56/100 overall 8.8s average latency CPU quick pack Date: 2026-04-16- Extraction was mostly correct on the structured JSON task.
- The summary task was genuinely good, concise, and on point.
- The model is tiny enough to stay interesting for cheap local experimentation.
- It invented a fake tool path for reading X/Twitter threads instead of following the Bird-first rule.
- It leaked
<think>markers, which makes strict structured output less trustworthy. - Its local-vs-hosted reasoning was generic and partly inverted, which is exactly the sort of judgment failure this benchmark is meant to expose.
Bonsai 1.7B is usable for lightweight local extraction and summarization, but it is not trustworthy enough for routing, benchmark-sensitive judgment, or default operator work. If we want the real upside case, the fair next test is Bonsai 8B on Apple Silicon or another GPU-backed setup.

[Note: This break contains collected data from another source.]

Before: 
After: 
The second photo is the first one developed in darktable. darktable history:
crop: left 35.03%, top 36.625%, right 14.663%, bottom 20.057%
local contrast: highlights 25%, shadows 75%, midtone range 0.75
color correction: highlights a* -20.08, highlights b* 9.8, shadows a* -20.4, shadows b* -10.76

| Task | Score | Time | What happened |
|---|---|---|---|
| t1 JSON extract | 18/25 | 8.0s | Mostly correct extraction, but it leaked thinking markers so it failed strict cleanliness. |
| t2 Routing | 4/25 | 9.3s | The big miss. It invented an url tool instead of choosing Bird-first for X thread reading. |
| t3 Reasoning | 9/25 | 11.1s | Recognized some privacy/on-prem logic, but defaulted the wrong way and stayed too generic. |
| t4 Summary | 25/25 | 6.8s | Clean concise summary. Best part of the run. |
This host was only 4 vCPU, 15 GiB RAM, and CPU-only, so Bonsai 8B was not practical to benchmark interactively here. That means this page is the honest CPU-box result for Bonsai 1.7B, not the final word on the family.
The raw machine-readable files are still available, but they are secondary now, not the main presentation.